Consigne de travail a :: Affichez chaque ligne des enregistrements ci-dessous qui contient la chaîne "Atlassian".

Texte fourni ::

14        […] Il s'agit d'un exercice plus global : les motifs doivent être examinés en corrélation avec le résultat et ils doivent permettre de savoir si ce dernier fait partie des issues possibles. Il me semble que c'est ce que la Cour voulait dire dans Dunsmuir en invitant les cours de révision à se demander si "la décision et sa justification possèdent les attributs de la raisonnabilité" (par. 47).

 

15        La cour de justice qui se demande si la décision qu'elle est en train d'examiner est raisonnable du point de vue du résultat et des motifs doit faire preuve de "respect [à l'égard] du processus décisionnel [de l'organisme juridictionnel] au regard des faits et du droit" (Dunsmuir, au par. 48). Elle ne doit donc pas substituer ses propres motifs à ceux de la décision sous examen mais peut toutefois, si elle le juge nécessaire, examiner le dossier pour apprécier le caractère raisonnable du résultat.

 

16        Il se peut que les motifs ne fassent pas référence à tous les arguments, dispositions législatives, précédents ou autres détails que le juge siégeant en révision aurait voulu y lire, mais cela ne met pas en doute leur validité ni celle du résultat au terme de l'analyse du caractère raisonnable de la décision. Le décideur n'est pas tenu de tirer une conclusion explicite sur chaque élément constitutif du raisonnement, si subordonné soit-il, qui a mené à sa conclusion finale (Union internationale des employés des services, local no 333 c. Nipawin District Staff Nurses Assn., [1975] 1 R.C.S. 382, à la p. 391). En d'autres termes, les motifs répondent aux critères établis dans Dunsmuir s'ils permettent à la cour de révision de comprendre le fondement de la décision du tribunal et de déterminer si la conclusion fait partie des issues possibles acceptables.

Données disponibles ::
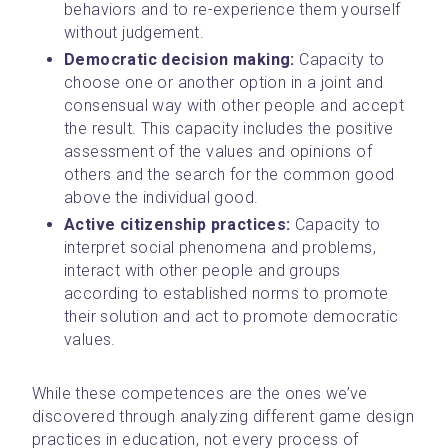
behaviors and to re-experience them yourself 
without judgement.
Democratic decision making: 
Capacity to 
choose one or another option in a joint and 
consensual way with other people and accept 
the result. This capacity includes the positive 
assessment of the values and opinions of 
others and the search for the common good 
above the individual good.
Active citizenship practices: 
Capacity to 
interpret social phenomena and problems, 
interact with other people and groups 
according to established norms to promote 
their solution and act to promote democratic 
values.
While these competences are the ones we’ve 
discovered through analyzing different game design 
practices in education, not every process of 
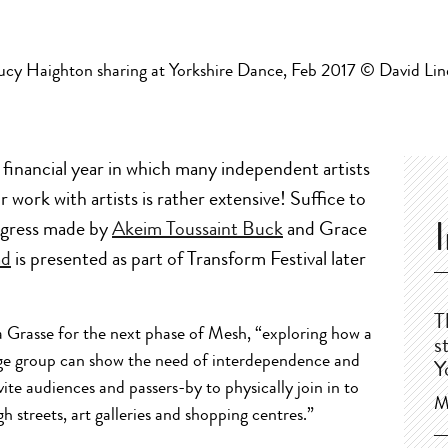
 financial year in which many independent artists
r work with artists is rather extensive! Suffice to
rogress made by
Akeim Toussaint Buck
and Grace
ad
is presented as part of Transform Festival later
T
a Grasse for the next phase of Mesh, “exploring how a
s
rge group can show the need of interdependence and
Y
vite audiences and passers-by to physically join in to
M
h streets, art galleries and shopping centres.”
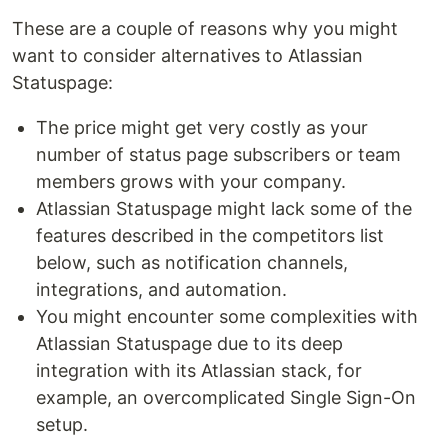
These are a couple of reasons why you might
want to consider alternatives to Atlassian
Statuspage:
The price might get very costly as your
number of status page subscribers or team
members grows with your company.
Atlassian Statuspage might lack some of the
features described in the competitors list
below, such as notification channels,
integrations, and automation.
You might encounter some complexities with
Atlassian Statuspage due to its deep
integration with its Atlassian stack, for
example, an overcomplicated Single Sign-On
setup.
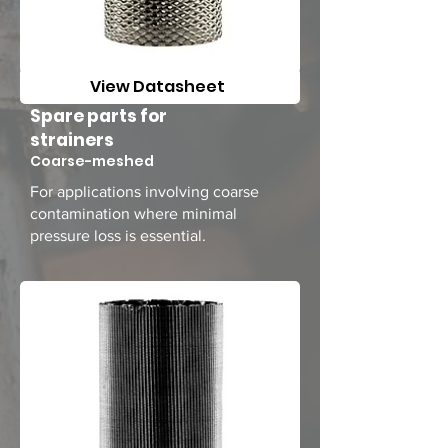
View Datasheet
Spare parts for
strainers
Coarse-meshed
For applications involving coarse
contamination where minimal
pressure loss is essential.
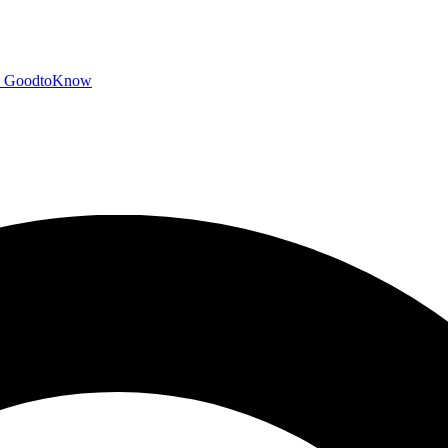
GoodtoKnow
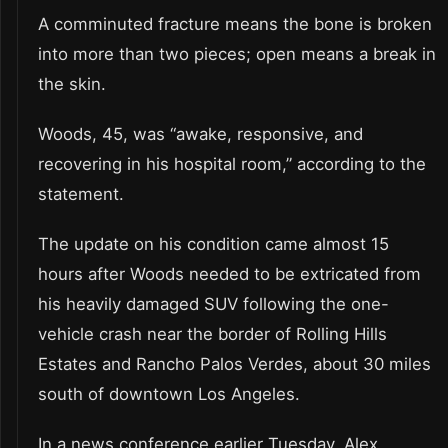
A comminuted fracture means the bone is broken
into more than two pieces; open means a break in
the skin.
Woods, 45, was “awake, responsive, and
recovering in his hospital room,” according to the
statement.
The update on his condition came almost 15
hours after Woods needed to be extricated from
his heavily damaged SUV following the one-
vehicle crash near the border of Rolling Hills
Estates and Rancho Palos Verdes, about 30 miles
south of downtown Los Angeles.
In a news conference earlier Tuesday, Alex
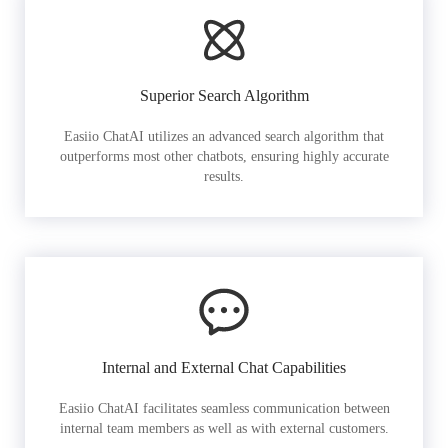
Superior Search Algorithm
Easiio ChatAI utilizes an advanced search algorithm that
outperforms most other chatbots, ensuring highly accurate
results.
Internal and External Chat Capabilities
Easiio ChatAI facilitates seamless communication between
internal team members as well as with external customers.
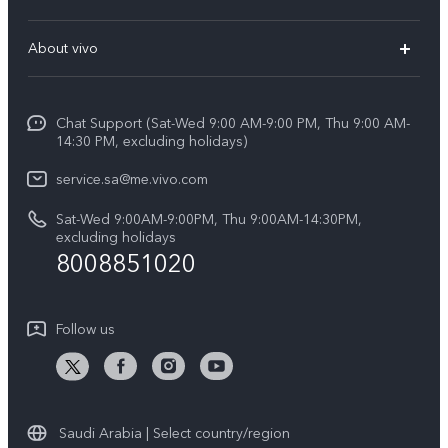
X200 FE (New)
FAQs
About vivo
Y39 5G
Service Center
Info
Y04
Funtouch OS
Chat Support (Sat-Wed 9:00 AM-9:00 PM, Thu 9:00 AM-
Careers at vivo
V50 5G
14:30 PM, excluding holidays)
System Update
Legal Notice
V40 5G
service.sa@me.vivo.com
Query of Spare Parts Price
About Us
Sat-Wed 9:00AM-9:00PM, Thu 9:00AM-14:30PM,
V40 Lite 5G
IMEI Authentication
excluding holidays
vivo Privacy Center
8008851020
All Models
Warranty Instructions
Sustainability
Privacy Statement for Customer Service
Follow us
News
Saudi Arabia | Select country/region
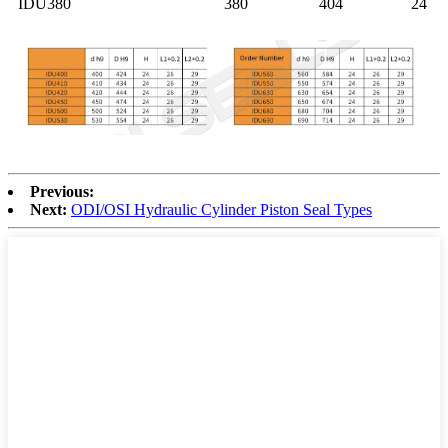
IDU380
380
404
24
Previous:
Next:
ODI/OSI Hydraulic Cylinder Piston Seal Types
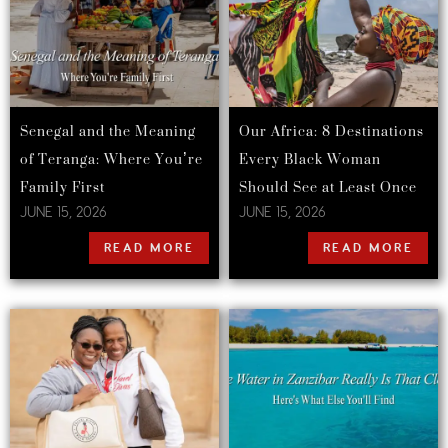
Senegal and the Meaning
Our Africa: 8 Destinations
of Teranga: Where You’re
Every Black Woman
Family First
Should See at Least Once
JUNE 15, 2026
JUNE 15, 2026
READ MORE
READ MORE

Consigne de travail b :: Reprenez le texte sur le contrôle du caractère raisonnable des décisions et poursuivez-le à la suite de sa dernière phrase.

Réponse a ::
want to consider alternatives to Atlassian
Atlassian Statuspage might lack some of the
Atlassian Statuspage due to its deep
integration with its Atlassian stack, for

Réponse b ::
[38]           En l’espèce, il était raisonnable pour la Commission de conclure que le cheminement du demandeur au cours des six mois précédents n’avait pas permis de réduire son risque de récidive. La preuve a clairement démontré que le demandeur n’avait pas amélioré sa relation avec son ÉGC durant la période visée et qu’il n’avait donc pas travaillé avec son ALC pour fixer des objectifs visant à obtenir une réduction de sa cote de sécurité. Or, il ressort clairement de l’ensemble du dossier qu’il est essentiel que le demandeur développe une relation de confiance avec son ÉGC avec qui il devra maintenir des liens étroits même après sa sortie. La preuve a également démontré que la démarche psychologique faite avec le Dr. Saint-Amant n’avait pas permis de réduire le risque de récidive qu’il représente. Je considère également, à la lumière de l’ensemble du témoignage du demandeur, qu’il était raisonnable pour la Commission de conclure que le demandeur n’avait pas pleinement pris conscience des difficultés qu’il risque d’affronter à sa sortie et qu’il avait encore un travail d’introspection à faire.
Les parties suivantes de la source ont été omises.